Der Begriff „amorph“ stammt aus dem Griechischen und bedeutet „ohne Gestalt“, in amorphen Materialien besitzen die Atome keine regelmäßigen Strukturen. In ihrer Eigenarbeit „Amorph“ widmet sich Evi Arnsbjerg Brygmann dem Thema der bereuten Mutterschaft, seit „Regretting Motherhood“ sicher kein Tabuthema mehr. (Die wichtigsten Gründe für Frauen, die es bereuen, Mutter geworden zu sein, sollen Einschränkungen in der persönlichen Entfaltung und beruflicher Natur sein.) Die drei Puppenspieler*innen Evi Arnsbjerg Brygmann, Emanuele Cefali und Laura Stefanidis sind während des gezeigten Ausschnitts gemeinsam unter einer weißen Stoffhülle verborgen, lediglich ein zerknautschter Puppenkopf schaut irgendwann aus dem anfänglich völlig geschlossenem Gebilde ohne feste Gestalt heraus. Die Koordinierung der gemeinsamen Bewegungen, um der Stoffhülle die gewünschte Gestalt zu verleihen, dürfte nicht trivial sein. Die wimmernden Laute des Wesens vermischen sich mit den treibenden Beats von Emanuele Cefali, der die Musik zu „Amorph“ beigesteuert hat.


„Sauerstoff“

Mit: Josephine Buchwitz, Lilith Naxion und Anastasia Starodubova; Regie: Petra Ratiu; Komposition: Erik Siefken; Choreografie: Daniel Drabek

„Sauerstoff“, Anastasia Starodubova. Foto Björn Hickmann

Das Theaterstück „Sauerstoff“ („Kislorod“) des russischen Autors Iwan Alexandrowitsch Wyrypajew (* 1974 in Irkutsk, Sowjetunion) (UA Staatsschauspiel Moskau, 2003) wurde im Mai 2004 im Rahmen der Wiener Festwochen in der Moskauer Originalinszenierung am Kosmos-Theater vorgestellt. Im Programm der Festwochen hieß es dazu: „Aus Versatzstücken kommunistischer Moral und Ethik, christlicher Heilsverkündigung und dem einfachen Grundsatz, dass jeder Mensch zum Überleben Sauerstoff braucht, entfaltet er (Anm. Iwan Wyrypajew) eine Gedankenwelt, in der die Suche nach moralischem Halt einer Generation in den ‚Wogen des Übergangs’ erfahrbar wird.“ In den Episoden werden christliche Gebote abgehandelt, die nicht mehr die Hilfe bieten, die sie bieten sollten. Das Theaterstück handelt von einer Gesellschaft, deren Werte sich zusehends auflösen. Und es schreit nach Freiheit: „Um auf der Erde leben zu können, muss man lernen, mit einfacher Luft auszukommen. Und Geld haben, um sich diese Luft leisten zu können. Und vor allem musst du dich vom Sauerstoff weghalten. Denn wenn du einmal auf Sauerstoff bist, nützt dir kein Geld, keine Medizin und nicht einmal der Tod, den Durst nach Freiheit zu löschen, von dem du befallen wirst.“ In Anbetracht der momentanen Entwicklungen in Weißrussland ein hochaktuelles Thema, dem sich Josephine Buchwitz, Lilith Naxion und Anastasia Starodubova mit den Mitteln der Zeitgenössische Puppenspielkunst widmen. Die beiden Lungenflügel, mit denen Menschen Sauerstoff aufnehmen und Kohlenstoffdioxid abgeben, sind durch zwei großformatige „Drahtgittermodelle“ stilisiert, die durch Schnüre von den Seiten zum „Tanzen“ gebracht werden können.

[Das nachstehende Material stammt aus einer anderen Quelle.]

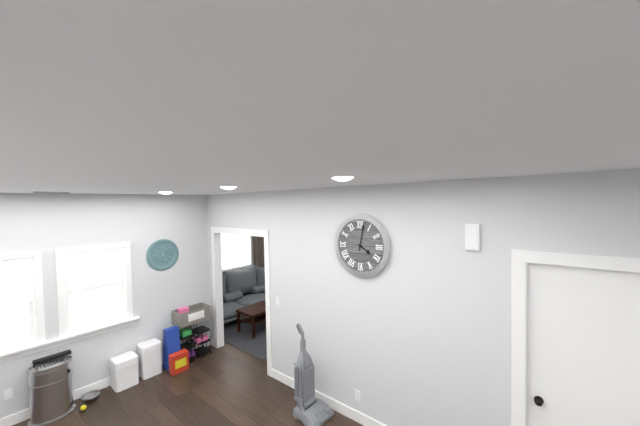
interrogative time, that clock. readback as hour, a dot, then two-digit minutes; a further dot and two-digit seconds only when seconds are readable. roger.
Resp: 4.02
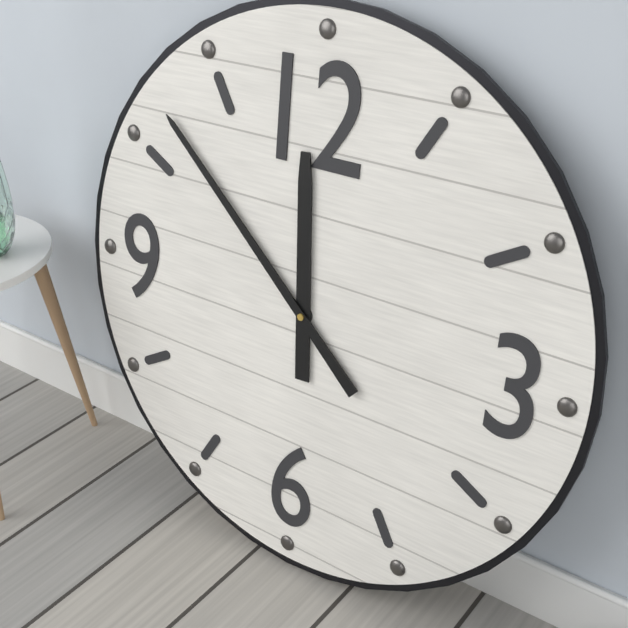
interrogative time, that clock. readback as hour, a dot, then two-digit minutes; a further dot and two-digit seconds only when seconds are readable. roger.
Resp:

„Sauerstoff“, Anastasia Starodubova, Josephine Buchwitz und Lilith Maxion. Foto Björn Hickmann

Die drei am 5. und 6. September 2020 am Musiktheater im Revier im Kleinen Haus vorgestellten Diplom-Inszenierungen zeigen eindrucksvoll die vielfältigen Erscheinungsformen des zeitgenössischen Puppentheaters, das sich der Aufgabe widmet, auf der Bühne etwas über den Menschen zu erzählen, und sehr viel mehr ist als nur Märchen- und Kindertheater.